Two capacitors in parallel rearranged

[haikuberryfin]

I just had a test, and I'm wondering how to do one of the free responses on it. The first couple parts, which I'll omit, were pretty simple, but I got kind of lost toward the end.

Two Capacitors (C1=10microF C2=40microF) are connected in parallel to a 10V battery. The capacitors are then disconnected from the battery and rewired so that their positive sides are connected to the other capacitor's negative side.

a) What is the voltage drop across each capacitor?
b) Does the potential energy increase, decrease, or remain the same. If it changes, what is the percentage increase or decrease of the system?
c) Why did the capacitor system gain or lose energy if it did? Where did that energy come from or go?

For part "a," I found original Q_eq. Q_o = (10microF + 40microF) * 10V = 500microC;
Q₁ = Q₂ = 250microC;
V₁ = 250microC / 10microF = 25V; V₂ = 250microC / 40 microF = 6.25V

Moving onto part "b," I thought conceptually that the system would have to lose energy since charges would have to be redistributed across the plates to even out.
I then used U = Q² / (2 * C) = 500microC² / (2 * 8microF) = .015625J
This doesn't make sense since that is a big increase from the .0025J of the original configuration.

I treated part "c" like I did conceptually for part "b" and went with it decreasing.

If anyone could help me with this, I'd greatly appreciate it.

 

[ehild]

I just had a test, and I'm wondering how to do one of the free responses on it. The first couple parts, which I'll omit, were pretty simple, but I got kind of lost toward the end.

Two Capacitors (C1=10microF C2=40microF) are connected in parallel to a 10V battery. The capacitors are then disconnected from the battery and rewired so that their positive sides are connected to the other capacitor's negative side.

a) What is the voltage drop across each capacitor?
b) Does the potential energy increase, decrease, or remain the same. If it changes, what is the percentage increase or decrease of the system?
c) Why did the capacitor system gain or lose energy if it did? Where did that energy come from or go?

For part "a," I found original Q_eq.

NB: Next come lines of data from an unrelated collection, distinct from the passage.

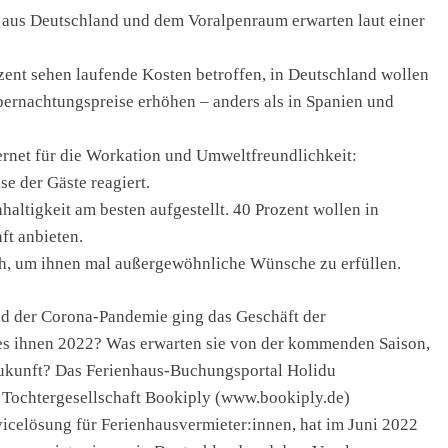
 aus Deutschland und dem Voralpenraum erwarten laut einer
ozent sehen laufende Kosten betroffen, in Deutschland wollen
Übernachtungspreise erhöhen – anders als in Spanien und
ternet für die Workation und Umweltfreundlichkeit:
e der Gäste reagiert.
altigkeit am besten aufgestellt. 40 Prozent wollen in
ft anbieten.
ch, um ihnen mal außergewöhnliche Wünsche zu erfüllen.
d der Corona-Pandemie ging das Geschäft der
 es ihnen 2022? Was erwarten sie von der kommenden Saison,
 Zukunft? Das Ferienhaus-Buchungsportal Holidu
r Tochtergesellschaft Bookiply (www.bookiply.de)
vicelösung für Ferienhausvermieter:innen, hat im Juni 2022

Q_o = (10microF + 40microF) * 10V = 500microC;
Q₁ = Q₂ = 250microC;

That is wrong. What is equal if two elements are connected in parallel?

 

[haikuberryfin]

That is wrong. What is equal if two elements are connected in parallel?

Connected in parallel, Voltage drops are equivalent. Aren't the capacitors in series though after the switch occurs?

 

[ehild]

Questin a) asks the charges before

Connected in parallel, Voltage drops are equivalent. Aren't the capacitors in series though after the switch occurs?

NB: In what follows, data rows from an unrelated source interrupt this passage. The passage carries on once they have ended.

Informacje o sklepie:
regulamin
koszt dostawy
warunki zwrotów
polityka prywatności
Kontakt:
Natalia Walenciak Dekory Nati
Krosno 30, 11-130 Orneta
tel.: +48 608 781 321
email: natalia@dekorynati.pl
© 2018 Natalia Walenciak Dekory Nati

No. The charge can not leave the capacitors, it only can recombine. There will be net charge on the plates in contact. When you disconnect the capacitors they do not have equal charges. There is Q₁ on one and Q₂ on the other. Connecting + to -, the magnitude of the net charge on the connected plates is |Q₁-Q₂|. If the capacitors are connected in series, that net charge is zero.

 

[rude man]

a) What is the voltage drop across each capacitor?
b) Does the potential energy increase, decrease, or remain the same. If it changes, what is the percentage increase or decrease of the system?
c) Why did the capacitor system gain or lose energy if it did? Where did that energy come from or go?

For part "a," I found original Q_eq. Q_o = (10microF + 40microF) * 10V = 500microC;
Q₁ = Q₂ = 250microC;
V₁ = 250microC / 10microF = 25V; V₂ = 250microC / 40 microF = 6.25V

First, I assume the problem meant to read "The capacitors are then disconnected from the battery and rewired so that each cap's positive side is connected to the other's negative side." So they are still in parallel but one is flipped in polarity.
Assuming the above, how can there be two voltages? The caps are connected to each other directly.
You need to solve part (a) correctly before moving on to b and c.
Suggestion: rather than connecting the caps to each other directly, put a resistor between them and solve for v1(t) and v2(t), the two ends of the resistor. Then let the resistance → 0.